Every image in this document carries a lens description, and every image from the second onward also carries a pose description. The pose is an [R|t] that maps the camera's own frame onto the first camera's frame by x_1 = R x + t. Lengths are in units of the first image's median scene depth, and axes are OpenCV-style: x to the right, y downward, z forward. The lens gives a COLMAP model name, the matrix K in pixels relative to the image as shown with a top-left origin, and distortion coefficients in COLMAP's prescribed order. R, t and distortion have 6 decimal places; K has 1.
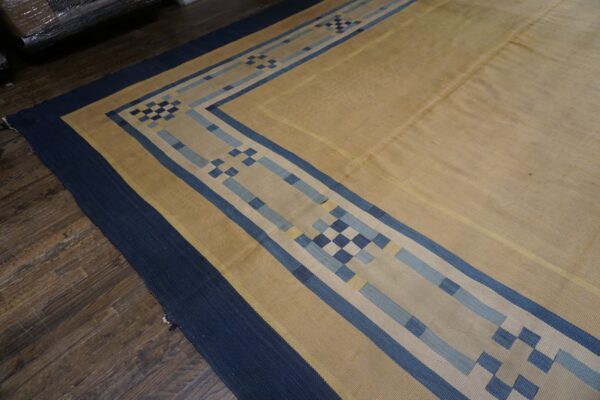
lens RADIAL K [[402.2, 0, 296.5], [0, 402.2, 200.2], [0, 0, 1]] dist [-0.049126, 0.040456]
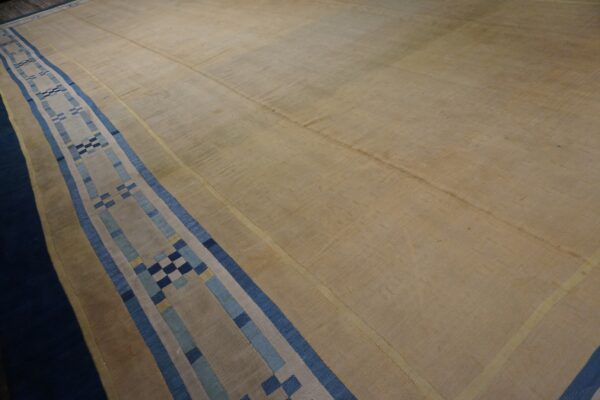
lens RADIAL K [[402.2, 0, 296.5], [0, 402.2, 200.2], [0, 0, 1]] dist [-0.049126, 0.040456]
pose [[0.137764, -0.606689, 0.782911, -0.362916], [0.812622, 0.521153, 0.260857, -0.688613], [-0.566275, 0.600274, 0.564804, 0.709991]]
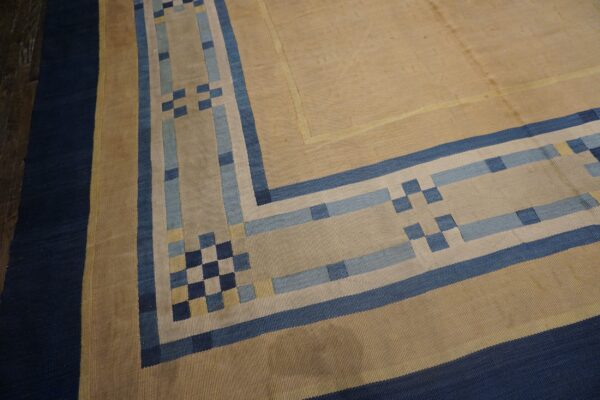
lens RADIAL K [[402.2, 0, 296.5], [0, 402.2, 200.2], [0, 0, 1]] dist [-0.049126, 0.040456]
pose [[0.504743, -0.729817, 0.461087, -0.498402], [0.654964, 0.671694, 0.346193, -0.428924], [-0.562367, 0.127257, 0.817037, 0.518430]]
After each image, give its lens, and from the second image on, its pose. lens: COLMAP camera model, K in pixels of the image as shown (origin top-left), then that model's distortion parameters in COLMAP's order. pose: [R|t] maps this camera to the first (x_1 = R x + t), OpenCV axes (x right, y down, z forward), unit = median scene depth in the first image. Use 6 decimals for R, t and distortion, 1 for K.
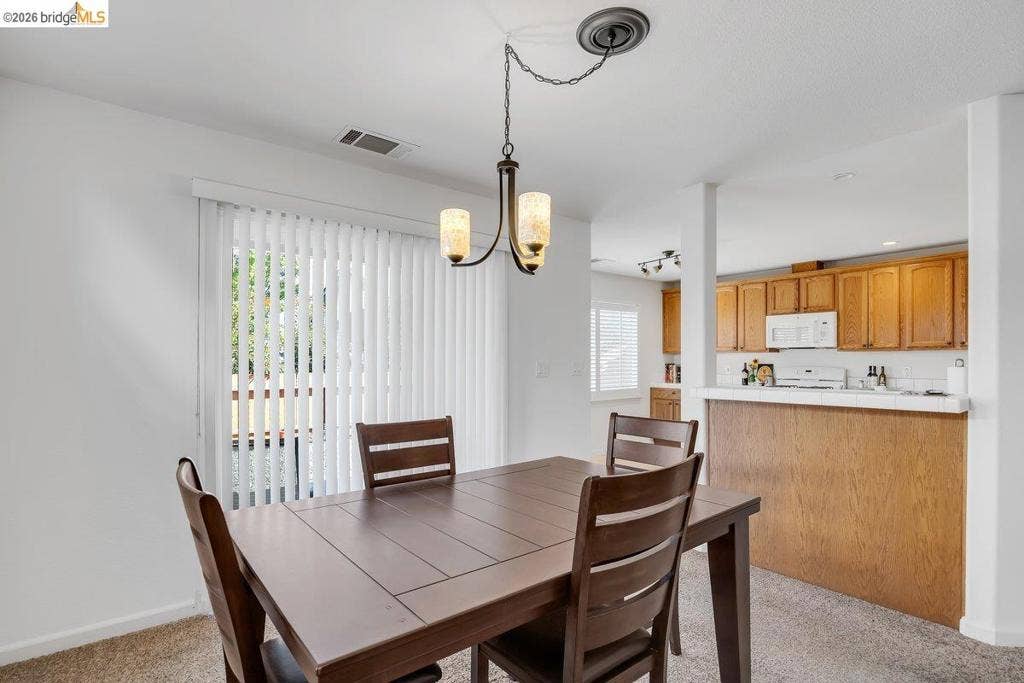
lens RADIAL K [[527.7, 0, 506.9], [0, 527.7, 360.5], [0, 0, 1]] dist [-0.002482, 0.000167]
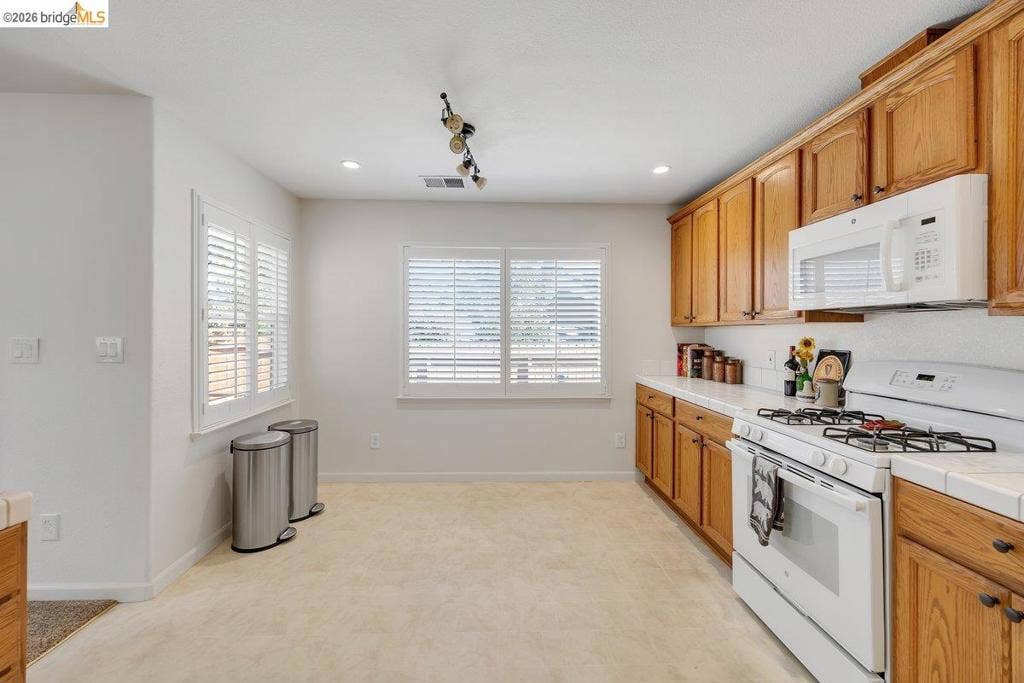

◆ TRY IT: Omit all pictures and write out, exactly, only the lines from the line containing "After each image, give" through the last line of the entries above.

◆ WRITTEN SOLUTION:
After each image, give its lens, and from the second image on, its pose. lens: COLMAP camera model, K in pixels of the image as shown (origin top-left), then that model's distortion parameters in COLMAP's order. pose: [R|t] maps this camera to the first (x_1 = R x + t), OpenCV axes (x right, y down, z forward), unit = median scene depth in the first image. Use 6 decimals for R, t and distortion, 1 for K.
lens RADIAL K [[527.7, 0, 506.9], [0, 527.7, 360.5], [0, 0, 1]] dist [-0.002482, 0.000167]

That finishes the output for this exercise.